So, my friends, you discovered in last week’s post that you’re not the only returning rider who is struggling to bridge the gap between your happy memories of riding when you were a kid and the occasionally scary and painful reality of riding now. And you might not like what I say next, but stick with me – it gets better after the next piece of advice!
Step one in becoming a comfortable, confident midlife horsewoman is to… manage your expectations. I know, I know, I can hear your outraged/despondent/indignant voices now – you thought I was going to help you live the dream and now I’m telling you to manage expectations?? Really?
OK, now that you’ve had a chance to register your complaints – take a deep breath and read on.
Managing your expectations is not the same as giving up. Let me say this again, managing your expectations is NOT the same as giving up. Here’s the deal – by being realistic, even cautious, at the beginning of your journey as a recycled rider, you’re a lot more likely to ride better and longer and have more fun doing it.
Managing your expectations is NOT the same as giving up.
Here’s my 4-step process to make getting back on the horse (literally and figuratively) one of the best decisions you’ve made in 2020 (not a high bar, I agree, but at least you’ll have one good memory of this dumpster-fire of a year).

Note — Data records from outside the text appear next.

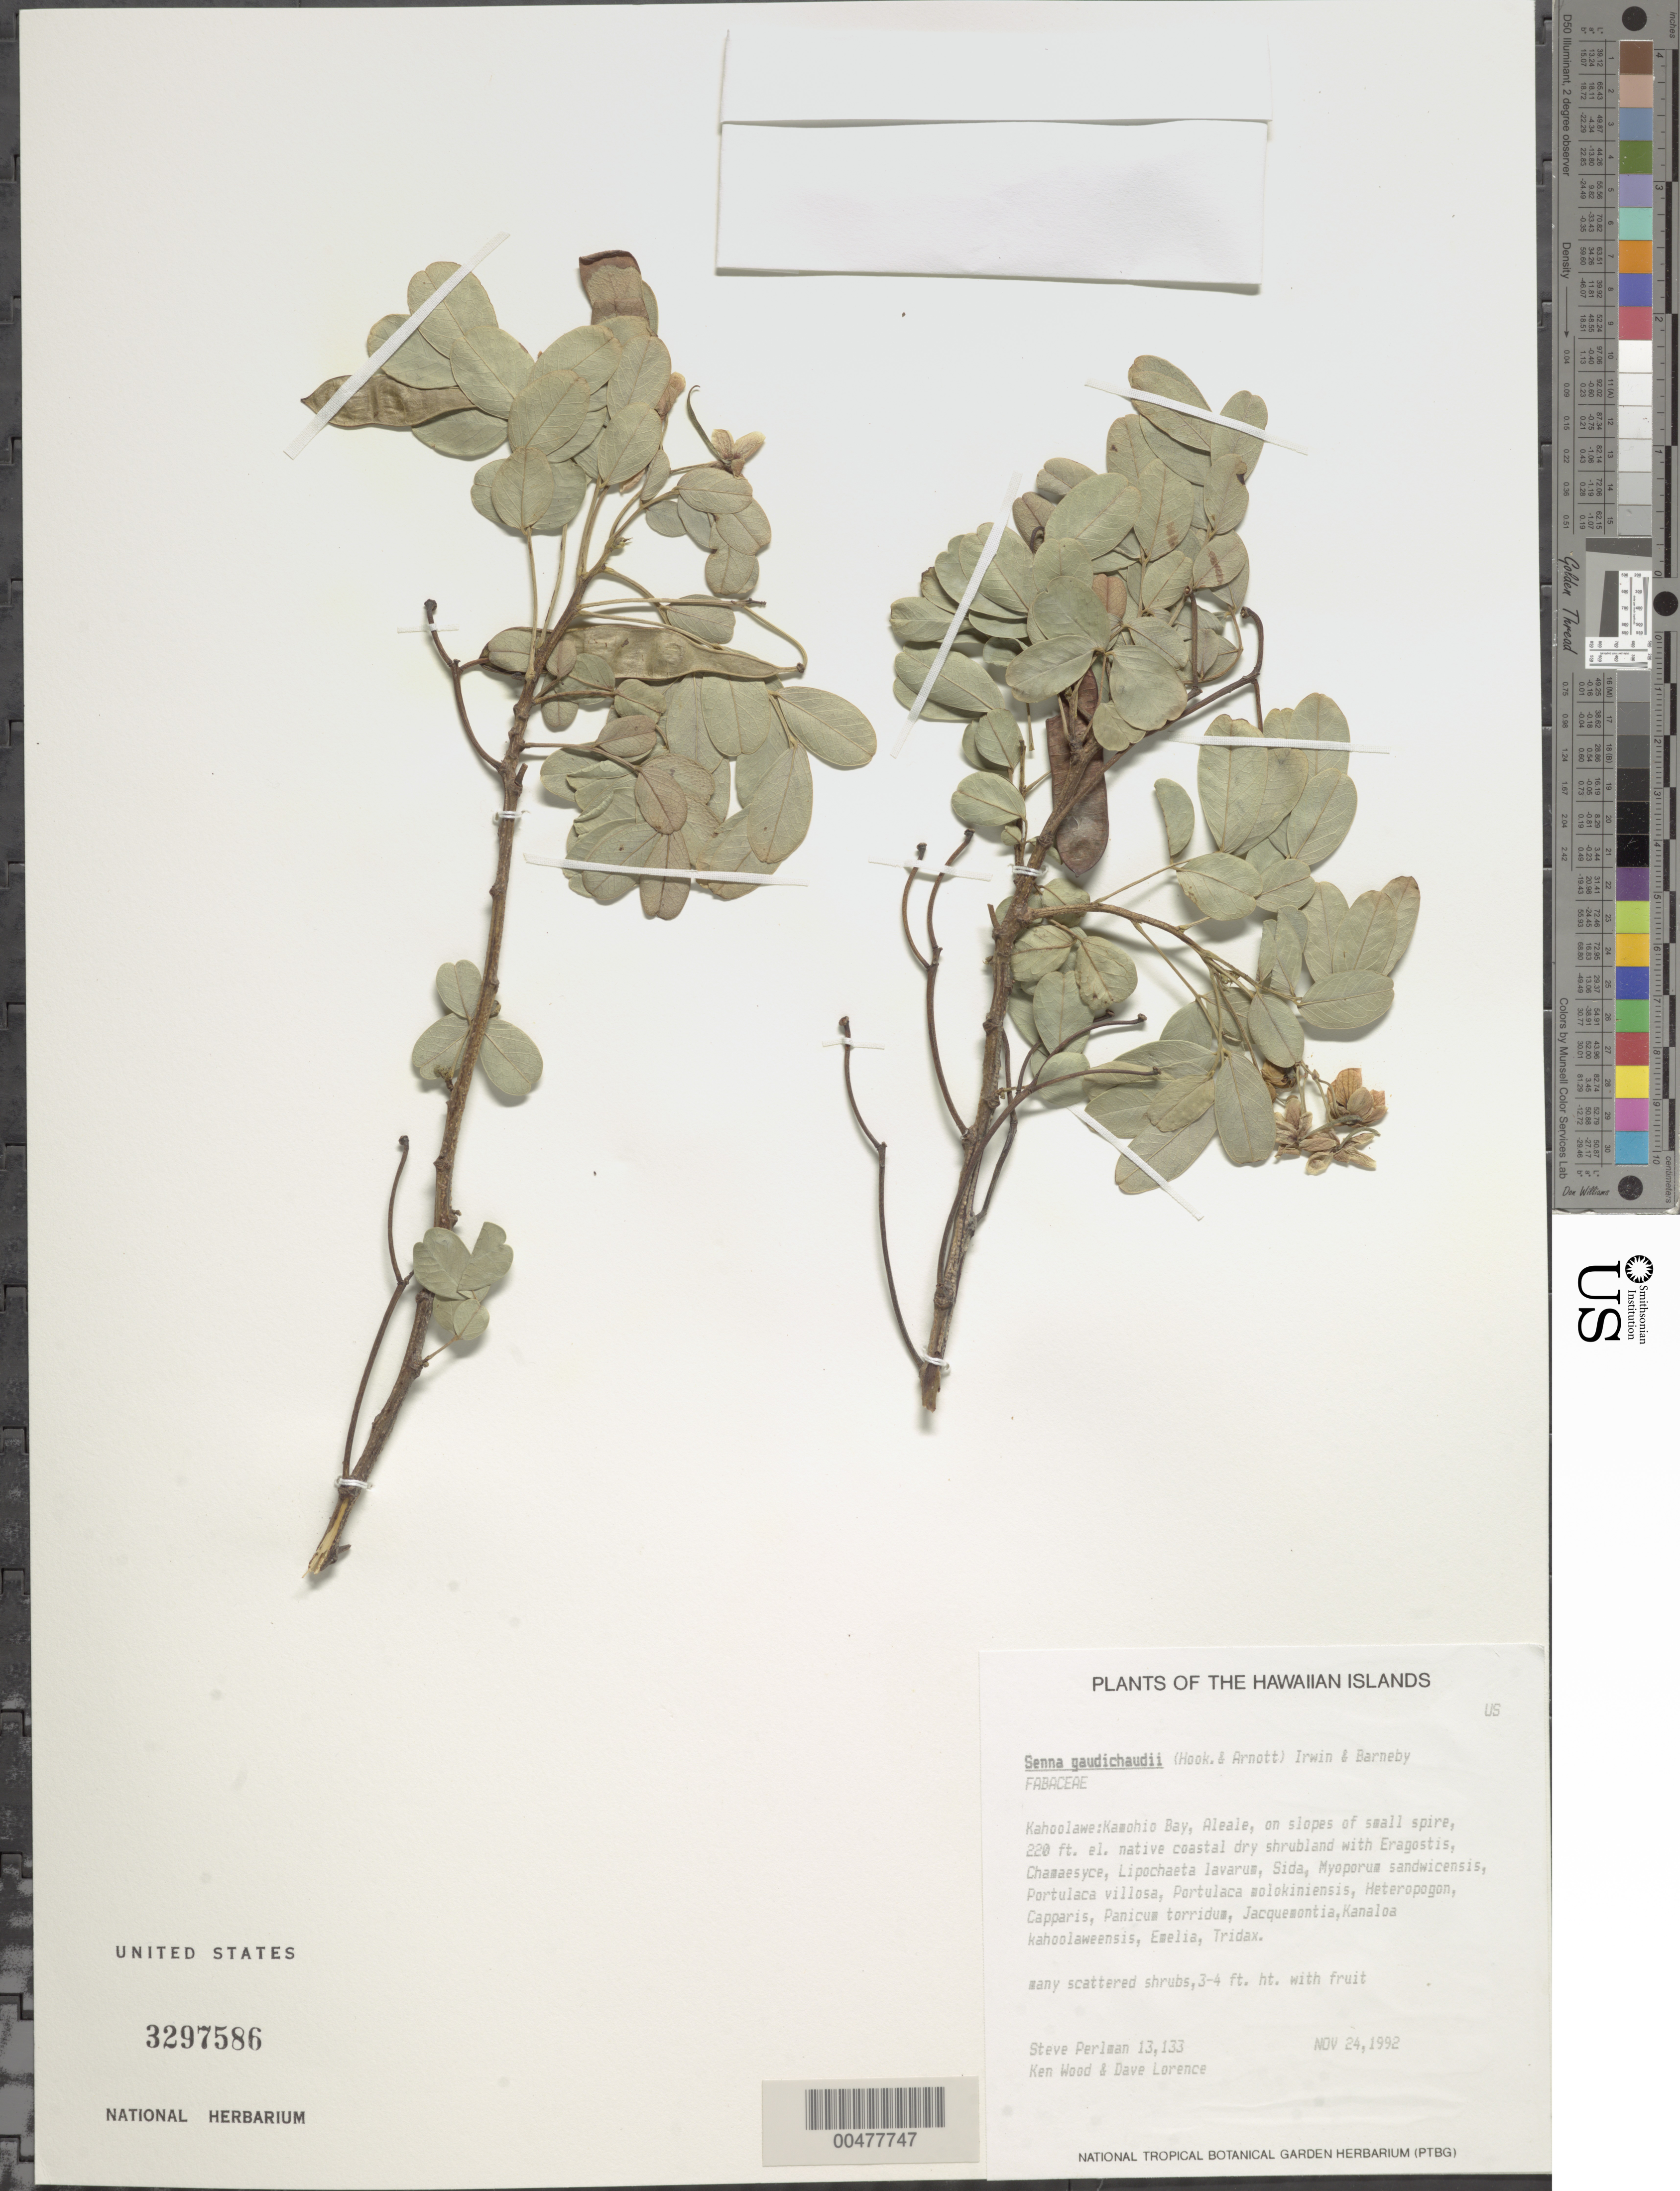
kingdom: Plantae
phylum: Tracheophyta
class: Magnoliopsida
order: Fabales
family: Fabaceae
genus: Senna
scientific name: Senna gaudichaudii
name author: (Hook. & Arn.) H.S. Irwin & Barneby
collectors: S. P. Perlman, K. Wood & D. Lorence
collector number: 13133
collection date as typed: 24 Nov 1992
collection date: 1992-11-24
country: United States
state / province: Hawaii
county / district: Maui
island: Kaho'olawe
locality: Kamohio Bay, Aleale, on slopes of small spire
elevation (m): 67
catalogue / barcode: US 3297586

First, what do you want from riding?
Are you planning on trying out for the Olympics or is going on a Sunday afternoon trail ride more your thing? Are you hoping to own your own horse, take lessons, borrow a friend’s horse? Get clear on this – take some time and really think about your ideal horsey life. There are no right or wrong answers, this is your vision of your life, not your friend’s, spouse’s, or instructor’s.
Next, where are you now?
Take inventory of where you are on your journey now. Are you a returning rider who rode a lot when you were in your teens and are comfortable with the idea of getting to the same level again, or are you happy with the idea of trail riding to relax on the weekends?
Do you have excited butterflies in your stomach when you think about riding or is it more a queasy feeling and sense of dread?
Notice where you feel anxiety or avoidance – that’s often a clue that we don’t feel like we can really achieve our goals or that they’re more difficult than we’re comfortable with (yet). Give yourself the time and the space (and the grace) to let these feelings percolate for a while.
That discomfort may also be a clue our goals are not actually ours, but rather something we’ve held over from a younger version of ourselves, or something society has decided is “appropriate” for someone in their midlife.
Third Question – What are you willing to do to get from here to there?
This is often where the dream goes a bit soft-focus. We dearly want it to be easy and smooth and perfect. What we get is often frustrating and bumpy and borderline awful. The dream seems so far away sometimes.
Are you willing to put in extra hours, extra money, extra exercise, and learning, and humility, and vulnerability to get there? Are you willing to keep smiling at the doubters (it’s perfectly OK to call them every name in the book under your breath and behind your mask)?
Are you really able to do/give/be whatever it takes to reach that dream or maybe, just maybe, is it time to adjust your sights a bit closer to your current situation and create an interim goal to help you reach your bigger goal? As I said earlier, managing your expectations does not mean you are giving up!
And now, the one question to rule them all (sorry, Tolkein) – what is your why?
Why are you willing to spend an hour in an Epsom salts bath every evening? Why are you willing to slog around in the mud and the dark and the cold to feed your horse or adjust his blanket? Why do you keep getting up at 5, keep getting up into the saddle when every part of you aches and that duvet looks so inviting? Why?
Many people would argue that this question should come first, but putting it after the other questions means you can go back and look at your answers through the lens of knowing your why. It can change your perspective and offer you a way to think about your goals and dreams in a way you hadn’t before.
Did you find that some of your answers changed? Are you able to see a bit more clearly where you are, where you want to go, how you’ll get there knowing the overarching question of Why?
If your answers have changed, and you’ve decided that you really don’t want to go on hunter paces after all, or you don’t want to trail ride, or you don’t even really want to ride at all, preferring to groom and hang out and bond with your horse – that’s fine! It’s better than fine – it’s your truth. You haven’t given up or given in – you’ve managed your expectations.